**WHAT TO PRODUCE:**
Render every line of the entries below as a JSON list of strings, one string per line, skipping any blank lines.

Stored items:
--- --- ---

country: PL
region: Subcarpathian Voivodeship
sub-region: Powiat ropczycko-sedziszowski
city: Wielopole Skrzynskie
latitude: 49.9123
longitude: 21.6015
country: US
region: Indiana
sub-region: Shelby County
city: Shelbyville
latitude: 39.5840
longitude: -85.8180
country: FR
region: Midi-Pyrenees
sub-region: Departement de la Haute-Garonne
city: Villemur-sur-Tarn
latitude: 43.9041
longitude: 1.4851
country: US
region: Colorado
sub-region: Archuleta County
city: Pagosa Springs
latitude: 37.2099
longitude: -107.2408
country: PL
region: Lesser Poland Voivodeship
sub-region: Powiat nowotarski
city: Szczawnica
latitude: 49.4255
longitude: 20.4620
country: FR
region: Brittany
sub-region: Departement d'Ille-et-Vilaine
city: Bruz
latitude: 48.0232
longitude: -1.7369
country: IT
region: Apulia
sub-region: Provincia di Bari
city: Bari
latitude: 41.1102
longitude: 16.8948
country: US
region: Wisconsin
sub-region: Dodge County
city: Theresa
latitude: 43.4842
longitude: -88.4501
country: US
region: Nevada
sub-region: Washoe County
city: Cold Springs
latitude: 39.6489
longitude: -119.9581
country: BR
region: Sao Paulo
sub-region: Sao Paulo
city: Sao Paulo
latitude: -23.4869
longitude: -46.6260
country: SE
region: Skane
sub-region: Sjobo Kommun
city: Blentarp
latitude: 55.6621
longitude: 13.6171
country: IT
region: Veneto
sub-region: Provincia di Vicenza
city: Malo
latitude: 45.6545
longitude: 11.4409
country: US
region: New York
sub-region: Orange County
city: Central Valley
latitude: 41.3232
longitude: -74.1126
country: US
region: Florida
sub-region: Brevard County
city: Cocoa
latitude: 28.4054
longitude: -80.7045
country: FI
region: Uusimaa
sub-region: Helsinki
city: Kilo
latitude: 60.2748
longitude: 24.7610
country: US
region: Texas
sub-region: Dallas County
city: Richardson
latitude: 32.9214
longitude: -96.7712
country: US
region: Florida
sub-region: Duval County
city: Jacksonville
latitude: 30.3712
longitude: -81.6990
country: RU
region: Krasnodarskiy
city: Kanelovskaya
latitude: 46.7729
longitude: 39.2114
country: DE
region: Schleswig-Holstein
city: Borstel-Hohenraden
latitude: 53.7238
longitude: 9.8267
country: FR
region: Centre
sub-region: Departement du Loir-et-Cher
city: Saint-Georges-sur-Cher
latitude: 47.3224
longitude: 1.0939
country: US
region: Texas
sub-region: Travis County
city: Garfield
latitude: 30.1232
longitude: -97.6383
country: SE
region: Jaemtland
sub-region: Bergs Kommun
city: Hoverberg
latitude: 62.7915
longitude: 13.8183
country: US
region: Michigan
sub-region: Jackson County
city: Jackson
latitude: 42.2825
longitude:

--- --- ---

**EXPECTED ANSWER:**
[
  "country: PL",
  "region: Subcarpathian Voivodeship",
  "sub-region: Powiat ropczycko-sedziszowski",
  "city: Wielopole Skrzynskie",
  "latitude: 49.9123",
  "longitude: 21.6015",
  "country: US",
  "region: Indiana",
  "sub-region: Shelby County",
  "city: Shelbyville",
  "latitude: 39.5840",
  "longitude: -85.8180",
  "country: FR",
  "region: Midi-Pyrenees",
  "sub-region: Departement de la Haute-Garonne",
  "city: Villemur-sur-Tarn",
  "latitude: 43.9041",
  "longitude: 1.4851",
  "country: US",
  "region: Colorado",
  "sub-region: Archuleta County",
  "city: Pagosa Springs",
  "latitude: 37.2099",
  "longitude: -107.2408",
  "country: PL",
  "region: Lesser Poland Voivodeship",
  "sub-region: Powiat nowotarski",
  "city: Szczawnica",
  "latitude: 49.4255",
  "longitude: 20.4620",
  "country: FR",
  "region: Brittany",
  "sub-region: Departement d'Ille-et-Vilaine",
  "city: Bruz",
  "latitude: 48.0232",
  "longitude: -1.7369",
  "country: IT",
  "region: Apulia",
  "sub-region: Provincia di Bari",
  "city: Bari",
  "latitude: 41.1102",
  "longitude: 16.8948",
  "country: US",
  "region: Wisconsin",
  "sub-region: Dodge County",
  "city: Theresa",
  "latitude: 43.4842",
  "longitude: -88.4501",
  "country: US",
  "region: Nevada",
  "sub-region: Washoe County",
  "city: Cold Springs",
  "latitude: 39.6489",
  "longitude: -119.9581",
  "country: BR",
  "region: Sao Paulo",
  "sub-region: Sao Paulo",
  "city: Sao Paulo",
  "latitude: -23.4869",
  "longitude: -46.6260",
  "country: SE",
  "region: Skane",
  "sub-region: Sjobo Kommun",
  "city: Blentarp",
  "latitude: 55.6621",
  "longitude: 13.6171",
  "country: IT",
  "region: Veneto",
  "sub-region: Provincia di Vicenza",
  "city: Malo",
  "latitude: 45.6545",
  "longitude: 11.4409",
  "country: US",
  "region: New York",
  "sub-region: Orange County",
  "city: Central Valley",
  "latitude: 41.3232",
  "longitude: -74.1126",
  "country: US",
  "region: Florida",
  "sub-region: Brevard County",
  "city: Cocoa",
  "latitude: 28.4054",
  "longitude: -80.7045",
  "country: FI",
  "region: Uusimaa",
  "sub-region: Helsinki",
  "city: Kilo",
  "latitude: 60.2748",
  "longitude: 24.7610",
  "country: US",
  "region: Texas",
  "sub-region: Dallas County",
  "city: Richardson",
  "latitude: 32.9214",
  "longitude: -96.7712",
  "country: US",
  "region: Florida",
  "sub-region: Duval County",
  "city: Jacksonville",
  "latitude: 30.3712",
  "longitude: -81.6990",
  "country: RU",
  "region: Krasnodarskiy",
  "city: Kanelovskaya",
  "latitude: 46.7729",
  "longitude: 39.2114",
  "country: DE",
  "region: Schleswig-Holstein",
  "city: Borstel-Hohenraden",
  "latitude: 53.7238",
  "longitude: 9.8267",
  "country: FR",
  "region: Centre",
  "sub-region: Departement du Loir-et-Cher",
  "city: Saint-Georges-sur-Cher",
  "latitude: 47.3224",
  "longitude: 1.0939",
  "country: US",
  "region: Texas",
  "sub-region: Travis County",
  "city: Garfield",
  "latitude: 30.1232",
  "longitude: -97.6383",
  "country: SE",
  "region: Jaemtland",
  "sub-region: Bergs Kommun",
  "city: Hoverberg",
  "latitude: 62.7915",
  "longitude: 13.8183",
  "country: US",
  "region: Michigan",
  "sub-region: Jackson County",
  "city: Jackson",
  "latitude: 42.2825",
  "longitude:"
]